A subsidiary of Swiss-based food giant Nestlé has caved in to demands by environmentalists that its Ontario water-bottling operation be subject to mandatory restrictions in times of drought.
Nestlé Waters Canada initially challenged the new requirement that its Hillsburgh plant, near Guelph, Ont., be forced to cut water usage under drought conditions as a condition of its water licence renewal last year. It was the only area water user facing such a restriction.
The water-conservationists said the permit gave Nestlé Waters the right to pump up to 1.3 million litres of water a day from the local watershed. Previously they'd claimed the licence allowed it to take 3.6 million litres a day.
The company appealed to the Ontario Environmental Review Tribunal, saying it was being singled out and had always complied with requests to cut water usage under the previous voluntary regime and now was being held to a standard different from other water-users.
But then the provincial Environment Ministry removed the mandatory restrictions from the five-year licence renewal, angering the local Wellington Water Watchers and the nationalist Council of Canadians.
They enlisted the help of Ecojustice enviro-lawyers to appeal the government's decision to the tribunal, which ruled in August that the deal between Nestlé and the government was not in the public interest, CBC News reports. It said the company's original appeal should go to a full tribunal hearing.
That ruling apparently prompted Nestlé to drop its is appeal, effectively ending its opposition to the mandatory drought restrictions.
"It’s a major win," Ecojustice lawyer Will Amos told CBC News. "Nestlé’s decision to back down is huge. For the first time in Ontario’s history, a company must adhere to mandatory restrictions on the water it pumps out of the ground during drought conditions."
Nestlé apparently did not comment on its decision. It's opponents said in a joint news release they were celebrating their victory.
“It was clear to us from the beginning that the lack of hydrological information would not support Nestlé’s appeal for very long," Wellington Water Watchers chairman Mike Nagy said.
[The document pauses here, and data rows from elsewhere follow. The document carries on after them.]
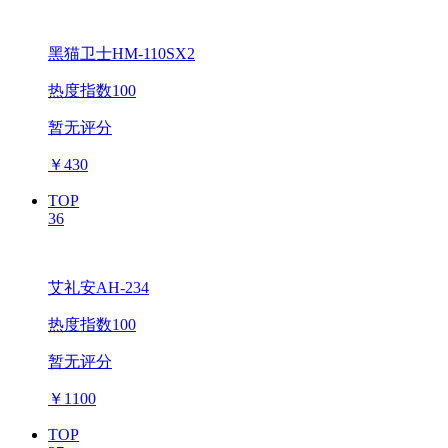
黑猫卫士HM-110SX2
热度指数100
暂无评分
￥
430
TOP
36
艾礼安AH-234
热度指数100
暂无评分
￥
1100
TOP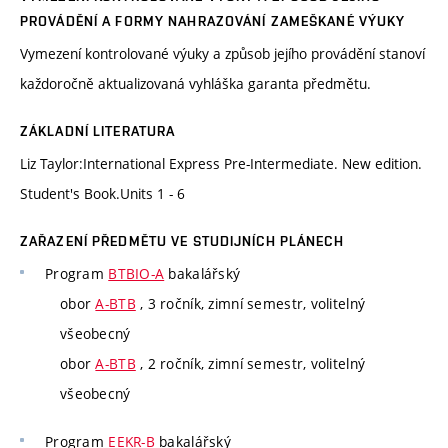
PROVÁDĚNÍ A FORMY NAHRAZOVÁNÍ ZAMEŠKANÉ VÝUKY
Vymezení kontrolované výuky a způsob jejího provádění stanoví
každoročně aktualizovaná vyhláška garanta předmětu.
ZÁKLADNÍ LITERATURA
Liz Taylor:International Express Pre-Intermediate. New edition.
Student's Book.Units 1 - 6
ZAŘAZENÍ PŘEDMĚTU VE STUDIJNÍCH PLÁNECH
Program
BTBIO-A
bakalářský
obor
A-BTB
, 3 ročník, zimní semestr, volitelný
všeobecný
obor
A-BTB
, 2 ročník, zimní semestr, volitelný
všeobecný
Program
EEKR-B
bakalářský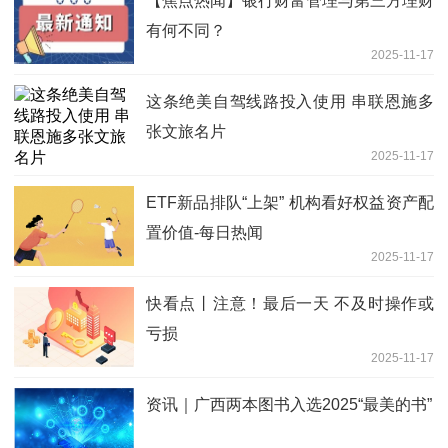
【焦点热闻】银行财富管理与第三方理财
有何不同？
2025-11-17
这条绝美自驾线路投入使用 串联恩施多
张文旅名片
2025-11-17
ETF新品排队“上架” 机构看好权益资产配
置价值-每日热闻
2025-11-17
快看点丨注意！最后一天 不及时操作或
亏损
2025-11-17
资讯｜广西两本图书入选2025“最美的书”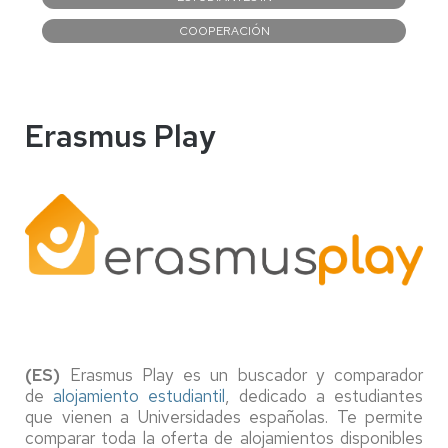
COOPERACIÓN
Erasmus Play
(ES)
Erasmus Play es un buscador y comparador
de
alojamiento estudiantil
, dedicado a estudiantes
que vienen a Universidades españolas. Te permite
comparar toda la oferta de alojamientos disponibles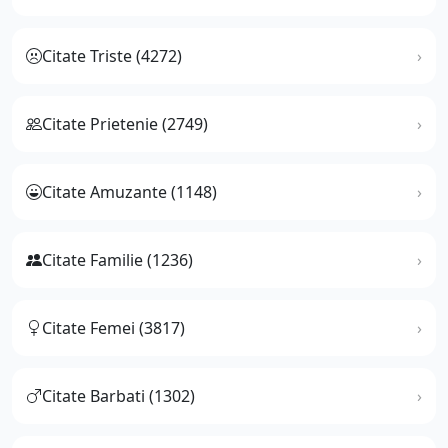
Citate Triste (4272)
Citate Prietenie (2749)
Citate Amuzante (1148)
Citate Familie (1236)
Citate Femei (3817)
Citate Barbati (1302)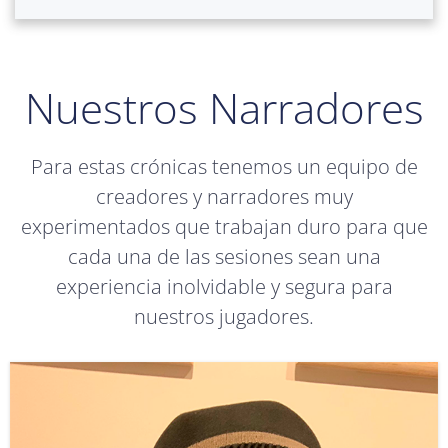
Nuestros Narradores
Para estas crónicas tenemos un equipo de
creadores y narradores muy
experimentados que trabajan duro para que
cada una de las sesiones sean una
experiencia inolvidable y segura para
nuestros jugadores.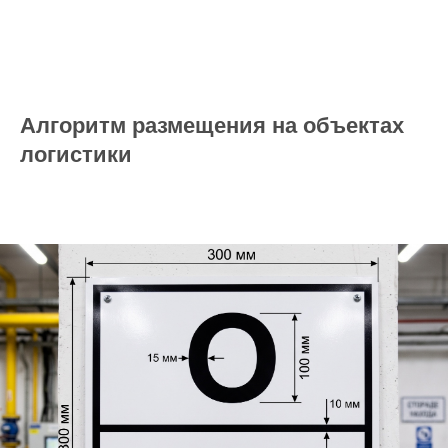
Алгоритм размещения на объектах
логистики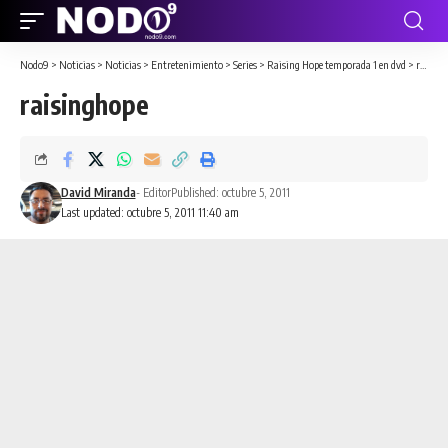
Nodo9
>
Noticias
>
Noticias
>
Entretenimiento
>
Series
>
Raising Hope temporada 1 en dvd
>
raisinghope
raisinghope
David Miranda
- Editor
Published: octubre 5, 2011
Last updated: octubre 5, 2011 11:40 am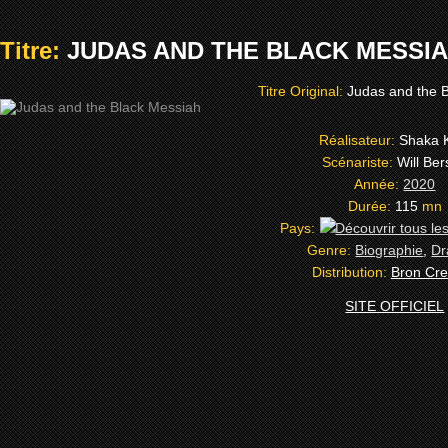
Titre:
JUDAS AND THE BLACK MESSIAH
Titre Original:
Judas and the 
Réalisateur:
Shaka 
Scénariste:
Will Be
Année:
2020
Durée:
115
mn
Pays:
Genre:
Biographie
,
D
Distribution:
Bron Cre
SITE OFFICIEL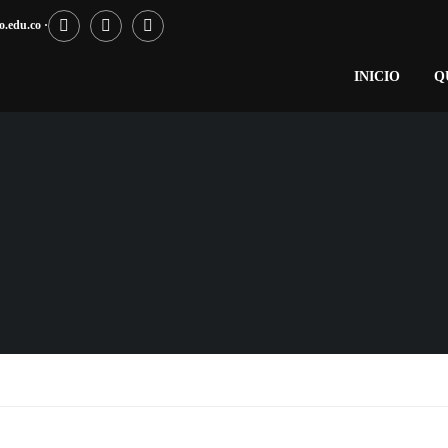
.edu.co ·
INICIO
Q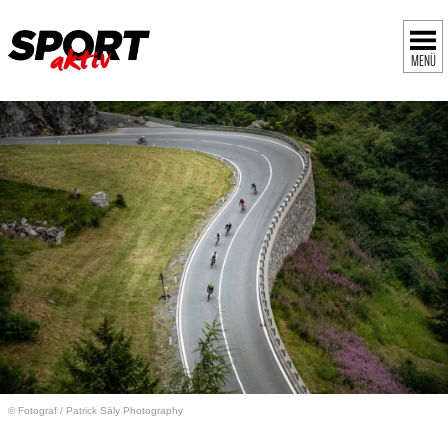
MENÜ
© Fotograf
/
Patrick Säly Photography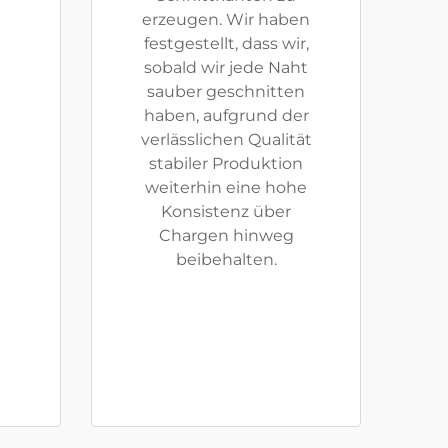
erzeugen. Wir haben
festgestellt, dass wir,
sobald wir jede Naht
sauber geschnitten
haben, aufgrund der
verlässlichen Qualität
stabiler Produktion
weiterhin eine hohe
Konsistenz über
Chargen hinweg
beibehalten.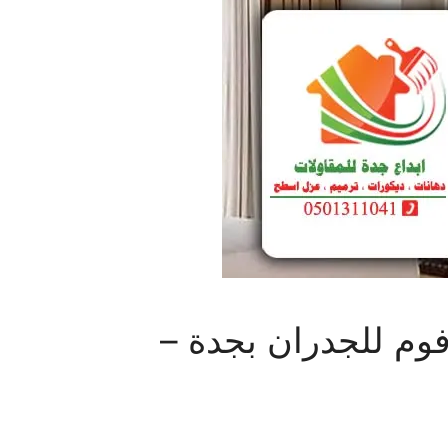
 ت : 0501311041 ديكورات فوم للجدران بجدة –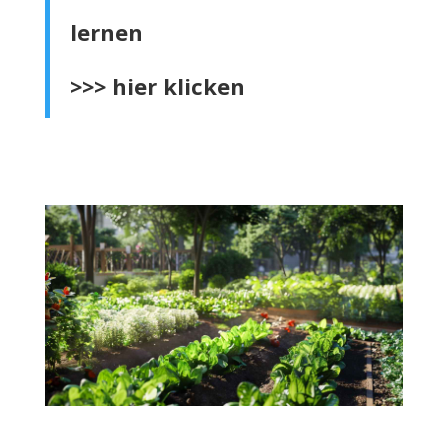
lernen
>>>
hier klicken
"Sadly, the Ministry of the Environment failed to protect our communities’ water sources by negotiating a questionable settlement with Nestlé. It took action from Ecojustice lawyers representing the Council of Canadians and Wellington Water Watchers to make it clear that this appeal was unjustifiable, indefensible and not in the public interest."
Nagy said the government is not taking its responsibility to protect groundwater seriously as climate change increases the frequency of drought.
"Community groups shouldn’t have to put time and money into challenging the Ministry to do its job," he said.
The case highlights the failings of Ontario's water-permit process, added Emma Lui, Council of Canadians national water campaigner.
"We hope to see more mandatory restrictions on the water takings throughout the province where profit before conservation exists,” she said.
“In fact, we hope to see the ministry step up and uphold the precautionary principle to protect community water supplies when deciding whether to renew Nestlé’s permit once it expires in 2017.”
Nestlé, the largest bottled-water company in the world, has seen its Canadian operations under the gun for some time.
B.C. conservationists are upset the company is allowed to pump millions of litres of groundwater for its Hope, B.C., plant with no permit needed and at no charge. In Ontario, it pays a nominal cost of about four dollars per million litres.
The B.C. government, acknowledging the water free-for-all, has undertaken a review of the century-old Water Act called Living Water Smart to modernize it and update regulations. But the process is dragging; it was supposed to have new rules in place by last year.
For its part, the company claims to be conscious of the need to use water responsibly.
"We believe that we are facing a serious water crisis in the coming years that will have serious consequences for food security," Nestlé says on its web site.